### Required tasks
A: Answer these questions using the excerpt on bacterial strains and growth conditions:
(i) At what temperature and shaking speed was Z. palmae strain T109 cultivated?
(ii) What was added to the minimal medium for A. pasteurianus, and in what amounts?
(iii) How much chloramphenicol was added per liter of E. coli medium when needed?
B: Continue the excerpt on bacterial strains and growth conditions, starting with the section under its final heading.

Z. palmae strain T109 (IAM 14233, ATCC 51623) was cultivated in ATCC 1956 MY medium (10 g of yeast extract, 20 g of maltose, 2 g of KH2PO4, and 5 g of NaCl per liter) at 26°C (200 rpm). A. pasteurianus strain NCIB8618 (ATCC 12874) was grown with aeration at 25°C in minimal medium (pH 5.0 to 5.5) supplemented with 2% (vol/vol) D-L-lactate as described previously (3, 13), with the addition of antifoam A (0.4 ml per 10 liters). Escherichia coli strains ER1648 F- fhuA2{Delta}(lacZ) r1 supE44 trp31 mcrA1272::Tn10(Tetr) his-1 rpsL104 (Strr) xyl-7 mtl-2 metB1 {Delta}(mcrC-mrr)102::Tn10(Tetr) (New England Biolabs, Beverly, Mass.), DH5{alpha} F- recA1 endA1 hsdR17 (rk- mk+) supE44 thi-1 gyrA relA1 (Life Technologies, Rockville, Md.), BL21-CodonPlus-RIL F- ompT hsdS (rB- mB-) dcm+ Tetr gal {lambda} (DE3) endA Hte [argU ileY leuW Camr] (an E. coli B strain) (Stratagene, LaJolla, Calif.), and Rosetta (DE3) F- ompT hsdSB (rB- mB-) gal dcm lacY1 (pRARE) (Novagen, Madison, Wis.) were used for recombinant DNA experiments. E. coli strains were grown at 37°C (200 rpm) in Luria-Bertani medium. Medium was supplemented with 2% (wt/vol) glucose and antibiotics, including ampicillin (100 mg per liter), kanamycin (100 mg per liter), and chloramphenicol (30 mg per liter), as needed.

DNA isolation and cloning of the Z. palmae pdc gene.

### Entries supplied

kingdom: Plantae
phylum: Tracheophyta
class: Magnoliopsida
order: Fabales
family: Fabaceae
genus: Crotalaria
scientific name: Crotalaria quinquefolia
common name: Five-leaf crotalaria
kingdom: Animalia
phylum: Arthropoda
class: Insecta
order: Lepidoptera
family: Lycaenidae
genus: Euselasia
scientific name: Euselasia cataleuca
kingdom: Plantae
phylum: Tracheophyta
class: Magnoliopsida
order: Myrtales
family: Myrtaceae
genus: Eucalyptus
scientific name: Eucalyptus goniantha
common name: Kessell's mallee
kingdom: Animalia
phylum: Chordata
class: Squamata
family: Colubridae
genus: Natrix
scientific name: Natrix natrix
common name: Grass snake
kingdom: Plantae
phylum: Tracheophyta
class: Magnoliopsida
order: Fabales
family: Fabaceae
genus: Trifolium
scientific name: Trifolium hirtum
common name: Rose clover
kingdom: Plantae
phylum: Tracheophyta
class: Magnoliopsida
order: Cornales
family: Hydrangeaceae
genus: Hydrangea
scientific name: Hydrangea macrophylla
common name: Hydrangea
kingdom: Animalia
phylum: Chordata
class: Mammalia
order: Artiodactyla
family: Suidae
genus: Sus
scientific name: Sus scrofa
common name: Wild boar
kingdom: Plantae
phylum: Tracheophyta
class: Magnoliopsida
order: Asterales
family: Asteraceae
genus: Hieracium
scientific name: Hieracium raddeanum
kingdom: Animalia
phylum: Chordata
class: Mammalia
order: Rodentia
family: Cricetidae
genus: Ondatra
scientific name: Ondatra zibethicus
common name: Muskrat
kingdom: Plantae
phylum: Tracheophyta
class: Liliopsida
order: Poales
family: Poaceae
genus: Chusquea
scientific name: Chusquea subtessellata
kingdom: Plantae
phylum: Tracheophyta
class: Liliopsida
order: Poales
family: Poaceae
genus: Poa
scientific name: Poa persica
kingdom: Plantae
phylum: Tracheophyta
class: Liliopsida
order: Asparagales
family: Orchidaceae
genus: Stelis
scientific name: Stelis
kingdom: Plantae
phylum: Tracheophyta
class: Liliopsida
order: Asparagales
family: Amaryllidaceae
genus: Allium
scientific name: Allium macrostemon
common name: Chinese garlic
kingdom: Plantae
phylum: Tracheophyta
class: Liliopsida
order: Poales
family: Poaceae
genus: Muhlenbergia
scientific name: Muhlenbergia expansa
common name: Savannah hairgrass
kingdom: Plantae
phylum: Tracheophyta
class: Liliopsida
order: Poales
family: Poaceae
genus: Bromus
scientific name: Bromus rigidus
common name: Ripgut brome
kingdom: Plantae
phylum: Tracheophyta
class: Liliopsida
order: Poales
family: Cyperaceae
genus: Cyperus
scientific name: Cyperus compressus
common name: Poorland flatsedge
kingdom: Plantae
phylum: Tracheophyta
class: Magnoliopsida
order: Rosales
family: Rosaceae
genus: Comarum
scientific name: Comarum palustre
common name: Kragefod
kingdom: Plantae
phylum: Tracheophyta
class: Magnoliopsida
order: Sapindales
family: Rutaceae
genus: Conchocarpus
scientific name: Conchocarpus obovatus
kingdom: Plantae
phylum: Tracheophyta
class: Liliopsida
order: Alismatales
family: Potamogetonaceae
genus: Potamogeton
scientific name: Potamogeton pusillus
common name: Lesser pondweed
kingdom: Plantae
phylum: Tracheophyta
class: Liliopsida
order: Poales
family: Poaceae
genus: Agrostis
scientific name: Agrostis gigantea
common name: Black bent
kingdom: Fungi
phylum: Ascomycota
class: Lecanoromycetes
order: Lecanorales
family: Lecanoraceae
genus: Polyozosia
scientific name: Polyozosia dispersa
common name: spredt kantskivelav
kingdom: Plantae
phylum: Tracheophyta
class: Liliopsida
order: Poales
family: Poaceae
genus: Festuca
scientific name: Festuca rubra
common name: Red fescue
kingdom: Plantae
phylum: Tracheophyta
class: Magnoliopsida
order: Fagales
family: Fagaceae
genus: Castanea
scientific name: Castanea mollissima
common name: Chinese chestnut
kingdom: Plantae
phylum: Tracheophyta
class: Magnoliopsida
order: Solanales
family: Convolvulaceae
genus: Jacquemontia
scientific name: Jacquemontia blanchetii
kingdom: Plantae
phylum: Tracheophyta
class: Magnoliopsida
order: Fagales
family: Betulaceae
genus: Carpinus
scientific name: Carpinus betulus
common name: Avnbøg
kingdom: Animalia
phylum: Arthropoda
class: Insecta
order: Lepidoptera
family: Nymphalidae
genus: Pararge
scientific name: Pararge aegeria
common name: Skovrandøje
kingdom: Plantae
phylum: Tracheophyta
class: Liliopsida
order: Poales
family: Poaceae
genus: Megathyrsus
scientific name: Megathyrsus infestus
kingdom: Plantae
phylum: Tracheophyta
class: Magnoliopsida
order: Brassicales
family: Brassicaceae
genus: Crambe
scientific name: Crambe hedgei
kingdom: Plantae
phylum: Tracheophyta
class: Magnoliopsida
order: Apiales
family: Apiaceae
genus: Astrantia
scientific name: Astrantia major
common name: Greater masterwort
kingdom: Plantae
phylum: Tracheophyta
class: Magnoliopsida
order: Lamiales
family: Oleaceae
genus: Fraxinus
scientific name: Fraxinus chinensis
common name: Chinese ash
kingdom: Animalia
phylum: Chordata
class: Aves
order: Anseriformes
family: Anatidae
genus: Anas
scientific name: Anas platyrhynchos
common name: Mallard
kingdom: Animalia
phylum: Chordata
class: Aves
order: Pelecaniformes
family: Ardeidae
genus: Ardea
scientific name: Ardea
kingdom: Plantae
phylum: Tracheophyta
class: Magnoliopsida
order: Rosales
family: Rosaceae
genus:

### Responses to the tasks
A:
(i) 26°C, at 200 rpm.
(ii) 2% (vol/vol) D-L-lactate and antifoam A (0.4 ml per 10 liters).
(iii) 30 mg per liter.

B:
Plasmid DNA was isolated using a Quantum Prep Plasmid Miniprep kit from Bio-Rad (Hercules, Calif.). DNA fragments were eluted from 0.8% SeaKem GTG agarose (FMC Bioproducts, Rockland, Maine) gels with 1x TAE buffer (40 mM Tris acetate, 2 mM EDTA, pH 8.5) using the QIAquick gel extraction kit from Qiagen (Valencia, Calif.). Z. palmae genomic DNA was isolated using the method described by Harwood and Cutting (17).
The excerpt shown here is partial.